■ Task brief:
Within the data that follows, set down exactly the lines from the one containing "en hacer que tu" through the one containing "Most már én jövök!", both ends included.

■ Raw data:
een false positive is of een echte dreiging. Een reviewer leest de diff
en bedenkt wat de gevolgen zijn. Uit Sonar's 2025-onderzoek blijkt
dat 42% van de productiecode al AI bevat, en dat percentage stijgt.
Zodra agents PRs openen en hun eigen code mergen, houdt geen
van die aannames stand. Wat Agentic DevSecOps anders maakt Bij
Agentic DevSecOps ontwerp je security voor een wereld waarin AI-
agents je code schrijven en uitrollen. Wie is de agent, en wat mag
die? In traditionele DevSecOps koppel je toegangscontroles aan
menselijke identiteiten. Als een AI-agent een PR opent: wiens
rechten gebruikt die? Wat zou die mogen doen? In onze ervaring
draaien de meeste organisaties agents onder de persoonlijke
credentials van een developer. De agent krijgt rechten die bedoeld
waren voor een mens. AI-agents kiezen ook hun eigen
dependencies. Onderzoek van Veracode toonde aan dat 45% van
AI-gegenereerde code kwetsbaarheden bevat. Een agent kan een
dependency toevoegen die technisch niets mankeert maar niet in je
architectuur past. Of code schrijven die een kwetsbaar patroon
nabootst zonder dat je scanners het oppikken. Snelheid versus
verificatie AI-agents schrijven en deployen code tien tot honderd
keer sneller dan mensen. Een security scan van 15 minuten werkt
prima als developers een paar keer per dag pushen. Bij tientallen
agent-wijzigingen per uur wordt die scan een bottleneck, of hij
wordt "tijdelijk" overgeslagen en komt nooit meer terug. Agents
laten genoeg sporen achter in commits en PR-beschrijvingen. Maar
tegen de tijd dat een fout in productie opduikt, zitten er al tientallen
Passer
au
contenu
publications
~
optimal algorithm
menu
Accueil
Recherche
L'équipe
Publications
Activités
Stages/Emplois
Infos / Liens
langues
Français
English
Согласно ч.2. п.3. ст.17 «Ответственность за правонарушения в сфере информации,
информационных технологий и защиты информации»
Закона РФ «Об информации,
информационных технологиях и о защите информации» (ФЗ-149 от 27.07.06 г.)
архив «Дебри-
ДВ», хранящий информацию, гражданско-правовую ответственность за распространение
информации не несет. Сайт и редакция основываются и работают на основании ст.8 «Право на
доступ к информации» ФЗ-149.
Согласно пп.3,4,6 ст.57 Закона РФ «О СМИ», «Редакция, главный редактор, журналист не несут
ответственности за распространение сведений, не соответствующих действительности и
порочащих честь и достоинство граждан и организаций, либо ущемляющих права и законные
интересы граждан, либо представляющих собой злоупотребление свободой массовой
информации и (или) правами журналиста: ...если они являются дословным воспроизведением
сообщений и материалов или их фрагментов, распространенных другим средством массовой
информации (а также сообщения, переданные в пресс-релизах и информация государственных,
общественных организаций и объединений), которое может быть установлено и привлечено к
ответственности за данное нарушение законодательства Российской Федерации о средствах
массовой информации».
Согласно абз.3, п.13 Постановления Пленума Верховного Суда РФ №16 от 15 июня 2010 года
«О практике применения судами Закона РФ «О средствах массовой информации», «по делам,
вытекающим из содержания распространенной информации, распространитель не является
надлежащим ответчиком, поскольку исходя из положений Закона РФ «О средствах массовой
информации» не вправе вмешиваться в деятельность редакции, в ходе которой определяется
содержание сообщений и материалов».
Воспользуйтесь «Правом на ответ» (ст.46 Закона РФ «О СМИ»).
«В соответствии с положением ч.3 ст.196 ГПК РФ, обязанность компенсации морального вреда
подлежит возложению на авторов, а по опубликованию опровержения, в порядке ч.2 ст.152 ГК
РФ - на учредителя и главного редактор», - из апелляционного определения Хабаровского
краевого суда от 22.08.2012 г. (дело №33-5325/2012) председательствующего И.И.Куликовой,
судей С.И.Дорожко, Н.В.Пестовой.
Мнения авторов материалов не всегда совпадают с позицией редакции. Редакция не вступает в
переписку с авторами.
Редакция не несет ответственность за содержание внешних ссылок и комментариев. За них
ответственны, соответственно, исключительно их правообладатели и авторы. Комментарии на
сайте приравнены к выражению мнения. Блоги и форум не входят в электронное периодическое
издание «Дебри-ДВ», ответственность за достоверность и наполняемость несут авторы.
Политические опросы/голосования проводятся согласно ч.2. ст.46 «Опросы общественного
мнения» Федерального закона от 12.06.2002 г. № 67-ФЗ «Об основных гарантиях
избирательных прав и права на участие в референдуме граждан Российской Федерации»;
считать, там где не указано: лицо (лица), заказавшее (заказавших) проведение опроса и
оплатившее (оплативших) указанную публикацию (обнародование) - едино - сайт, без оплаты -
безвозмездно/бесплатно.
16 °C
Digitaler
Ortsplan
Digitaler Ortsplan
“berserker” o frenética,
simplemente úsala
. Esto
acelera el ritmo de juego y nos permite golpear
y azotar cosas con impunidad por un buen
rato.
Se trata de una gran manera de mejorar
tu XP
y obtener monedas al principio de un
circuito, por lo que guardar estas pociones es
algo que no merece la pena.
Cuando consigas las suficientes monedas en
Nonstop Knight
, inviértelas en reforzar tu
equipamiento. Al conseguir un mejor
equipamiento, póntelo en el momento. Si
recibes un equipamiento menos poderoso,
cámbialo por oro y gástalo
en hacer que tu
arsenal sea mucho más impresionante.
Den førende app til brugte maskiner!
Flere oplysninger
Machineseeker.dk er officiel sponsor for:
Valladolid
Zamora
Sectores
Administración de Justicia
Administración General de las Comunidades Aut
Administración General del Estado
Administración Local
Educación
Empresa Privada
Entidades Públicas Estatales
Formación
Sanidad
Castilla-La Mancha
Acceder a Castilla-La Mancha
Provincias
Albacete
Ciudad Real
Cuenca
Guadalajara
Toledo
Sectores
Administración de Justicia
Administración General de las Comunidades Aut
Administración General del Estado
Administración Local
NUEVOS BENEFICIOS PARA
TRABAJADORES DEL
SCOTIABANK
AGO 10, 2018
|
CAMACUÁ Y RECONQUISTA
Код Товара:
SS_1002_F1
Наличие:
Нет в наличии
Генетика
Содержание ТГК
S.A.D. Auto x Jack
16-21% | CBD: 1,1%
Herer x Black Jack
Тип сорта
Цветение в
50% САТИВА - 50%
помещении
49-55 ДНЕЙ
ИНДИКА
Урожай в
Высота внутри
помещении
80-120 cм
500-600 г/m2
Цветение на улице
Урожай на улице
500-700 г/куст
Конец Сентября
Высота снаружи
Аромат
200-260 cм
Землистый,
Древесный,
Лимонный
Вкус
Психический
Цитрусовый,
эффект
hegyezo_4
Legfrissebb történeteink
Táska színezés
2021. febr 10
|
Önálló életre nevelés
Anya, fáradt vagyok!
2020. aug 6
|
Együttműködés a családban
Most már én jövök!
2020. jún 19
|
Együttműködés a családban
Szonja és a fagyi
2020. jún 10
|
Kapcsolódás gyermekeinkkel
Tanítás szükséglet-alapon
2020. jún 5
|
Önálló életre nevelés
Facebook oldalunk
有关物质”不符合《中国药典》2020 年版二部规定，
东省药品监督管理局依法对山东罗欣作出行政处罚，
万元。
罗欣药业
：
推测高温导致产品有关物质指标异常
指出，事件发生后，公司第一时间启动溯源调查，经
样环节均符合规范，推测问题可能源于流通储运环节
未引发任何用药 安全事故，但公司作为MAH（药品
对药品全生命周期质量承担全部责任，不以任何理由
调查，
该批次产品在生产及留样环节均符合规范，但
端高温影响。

■ Answer to this problem:
en hacer que tu
arsenal sea mucho más impresionante.
Den førende app til brugte maskiner!
Flere oplysninger
Machineseeker.dk er officiel sponsor for:
Valladolid
Zamora
Sectores
Administración de Justicia
Administración General de las Comunidades Aut
Administración General del Estado
Administración Local
Educación
Empresa Privada
Entidades Públicas Estatales
Formación
Sanidad
Castilla-La Mancha
Acceder a Castilla-La Mancha
Provincias
Albacete
Ciudad Real
Cuenca
Guadalajara
Toledo
Sectores
Administración de Justicia
Administración General de las Comunidades Aut
Administración General del Estado
Administración Local
NUEVOS BENEFICIOS PARA
TRABAJADORES DEL
SCOTIABANK
AGO 10, 2018
|
CAMACUÁ Y RECONQUISTA
Код Товара:
SS_1002_F1
Наличие:
Нет в наличии
Генетика
Содержание ТГК
S.A.D. Auto x Jack
16-21% | CBD: 1,1%
Herer x Black Jack
Тип сорта
Цветение в
50% САТИВА - 50%
помещении
49-55 ДНЕЙ
ИНДИКА
Урожай в
Высота внутри
помещении
80-120 cм
500-600 г/m2
Цветение на улице
Урожай на улице
500-700 г/куст
Конец Сентября
Высота снаружи
Аромат
200-260 cм
Землистый,
Древесный,
Лимонный
Вкус
Психический
Цитрусовый,
эффект
hegyezo_4
Legfrissebb történeteink
Táska színezés
2021. febr 10
|
Önálló életre nevelés
Anya, fáradt vagyok!
2020. aug 6
|
Együttműködés a családban
Most már én jövök!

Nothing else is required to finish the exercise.